Карташев растерянно вошел в свою комнату.
XVIII
Всю неделю Карташев писал, ухаживал за Верочкой и мучился сознанием, что нарушил свое обещание хозяйке, мучился тем более, что и не любил Верочку настолько, чтобы чувствовать какое-нибудь оправдание своим заигрываниям с ней.
А Верочка шла навстречу всяким ласкам и раздражалась, что Карташев только целует ее.
– Как будто вы весь порох уже расстреляли, как старики целуете, – говорила раздраженно Верочка.
– Верочка, вы говорите, сами не понимая, что: гадость очень недолго сделать.
– Га-а-дость?! Убирайтесь вы…
– Верочка, вы хорошо понимаете, что говорите?
– Да что мне здесь понимать?
– Как что?
Она внимательно смотрела в глаза смущенному Карташеву и говорила:
– Так, дурачок вы какой-то… Идите вот под церковь копеечки собирать.
– Верочка!
– Да ну… право же… Вот постойте, я вам игрушку куплю, вам и ее довольно будет…
И на другой день Верочка купила ему пятикопеечную голенькую фарфоровую куколку.
Она с злой улыбкой, мимоходом, сунула ему, когда он лежал еще в кровати, эту куколку за пазуху рубахи и в то же время изо всей силы ущипнула его за бок.
Карташев скривился от боли и, схватив Верочку, посадил ее возле себя.
– Ну, и что ж? – насмешливо вызывающе спросила Верочка, в то же время побледнев и смотря в его глаза.
– Верочка, вы глупенькая, – прошептал, целуя ее, Карташев.
– Целуйте куколку, – вырвалась энергично Верочка и, хлопнув дверью, вышла из комнаты.
Карташев остался в кровати и напряженно, смущенно, в сотый раз обдумывал свои отношения к Верочке. И в сотый раз он чувствовал, что ему хотелось только целовать ее, как красивого ребенка, а не как женщину, страсть которой была ему даже неприятна: когда она бледнела, прижималась и жадно смотрела на него, все увлечение Карташева сразу улетучивалось.

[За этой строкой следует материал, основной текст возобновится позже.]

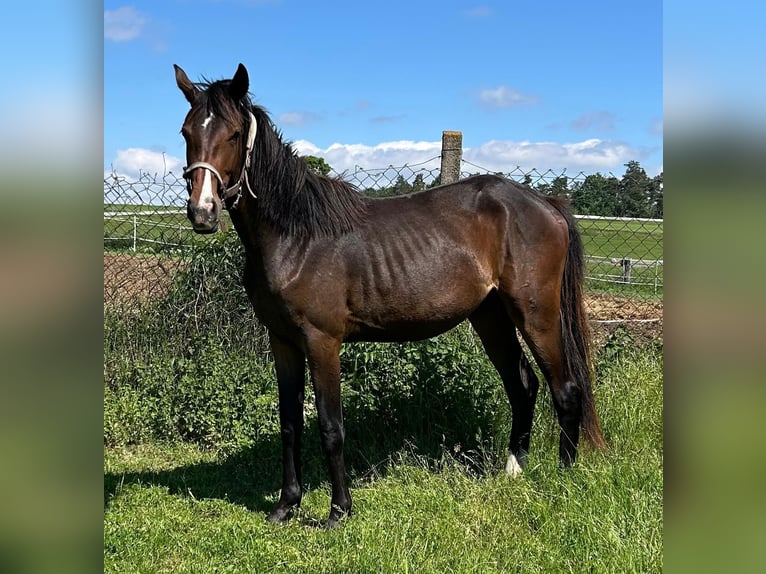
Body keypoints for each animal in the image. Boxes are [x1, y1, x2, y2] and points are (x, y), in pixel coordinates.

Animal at [174, 63, 605, 528]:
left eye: (234, 134)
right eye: (186, 131)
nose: (202, 212)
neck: (296, 237)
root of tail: (544, 202)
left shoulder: (322, 343)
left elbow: (330, 427)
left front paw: (338, 511)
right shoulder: (282, 341)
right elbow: (290, 423)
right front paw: (286, 506)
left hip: (535, 313)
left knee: (565, 388)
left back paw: (562, 477)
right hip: (491, 316)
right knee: (523, 385)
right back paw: (514, 470)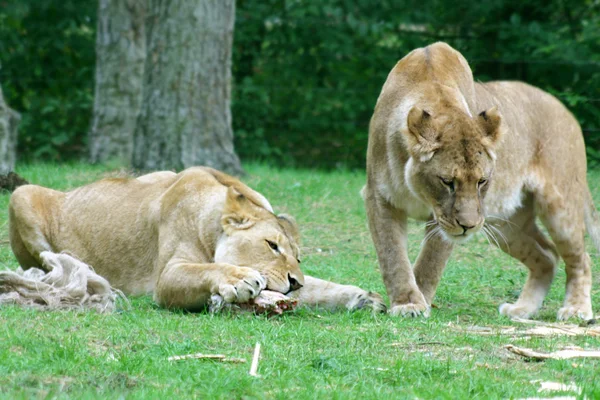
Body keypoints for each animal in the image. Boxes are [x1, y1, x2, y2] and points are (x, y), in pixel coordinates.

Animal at [9, 166, 384, 312]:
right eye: (271, 245)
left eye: (299, 257)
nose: (294, 281)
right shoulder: (166, 276)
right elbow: (206, 270)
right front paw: (237, 279)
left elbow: (322, 287)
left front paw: (364, 297)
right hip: (20, 194)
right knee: (45, 263)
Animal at [364, 42, 596, 320]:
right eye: (447, 181)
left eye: (482, 181)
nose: (468, 226)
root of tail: (565, 110)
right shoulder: (379, 198)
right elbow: (392, 256)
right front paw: (408, 302)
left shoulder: (441, 219)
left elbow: (431, 260)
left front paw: (418, 299)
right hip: (506, 225)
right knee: (547, 255)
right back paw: (521, 310)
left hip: (558, 206)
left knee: (581, 259)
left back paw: (576, 309)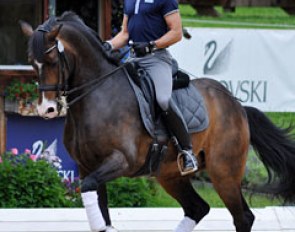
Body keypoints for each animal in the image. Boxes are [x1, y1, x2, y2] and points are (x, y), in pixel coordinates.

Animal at [20, 12, 295, 232]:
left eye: (53, 61)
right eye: (32, 63)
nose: (47, 109)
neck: (97, 95)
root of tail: (237, 105)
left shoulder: (121, 161)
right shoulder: (88, 168)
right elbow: (99, 208)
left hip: (224, 172)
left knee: (243, 217)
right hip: (170, 174)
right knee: (198, 208)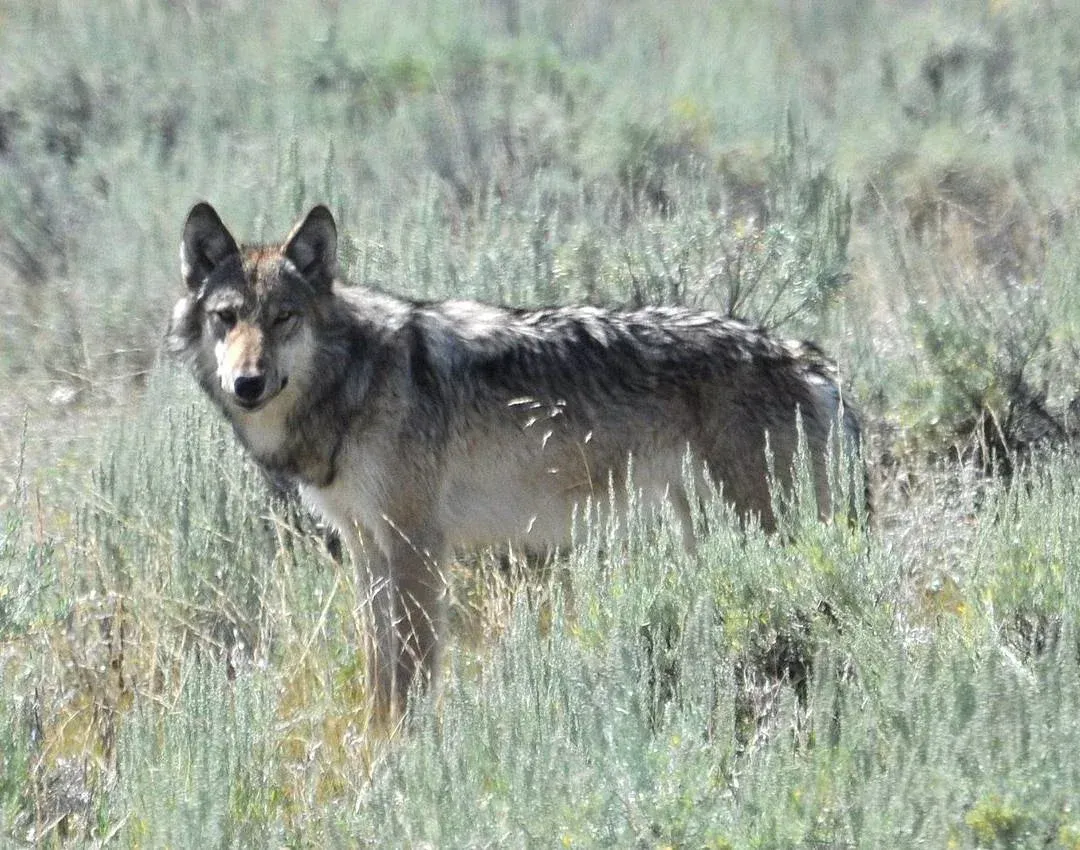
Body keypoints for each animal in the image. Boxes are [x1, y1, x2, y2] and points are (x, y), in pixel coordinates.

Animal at [168, 202, 864, 713]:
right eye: (228, 318)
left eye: (283, 318)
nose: (247, 384)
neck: (355, 381)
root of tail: (809, 361)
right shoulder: (367, 548)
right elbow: (379, 672)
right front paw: (374, 743)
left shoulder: (418, 545)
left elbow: (413, 676)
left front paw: (403, 762)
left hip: (763, 528)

После возбуждения в писании на Карташева напало сомнение.
Однажды он лежал, и вдруг, как молния, сверкнуло в его голове: да писатель ли он?
Карташев вскочил и испуганно подошел к своему столу. Неужели только обман один и все это возбуждение и страсть писания? Но он видел в образах тех, кого писал, – они были живые, полные жизни были эти образы. Но живыми они были, может быть, только там, в его воображении, а на бумагу могли попасть только неудачные снимки?
Карташев тревожно присел и начал перечитывать свою рукопись. Худо, хорошо… хорошо, худо… Карташев все напряженнее перечитывая написанное… Поправить здесь надо, непременно надо… Карташев принялся исправлять торопливо, нервно.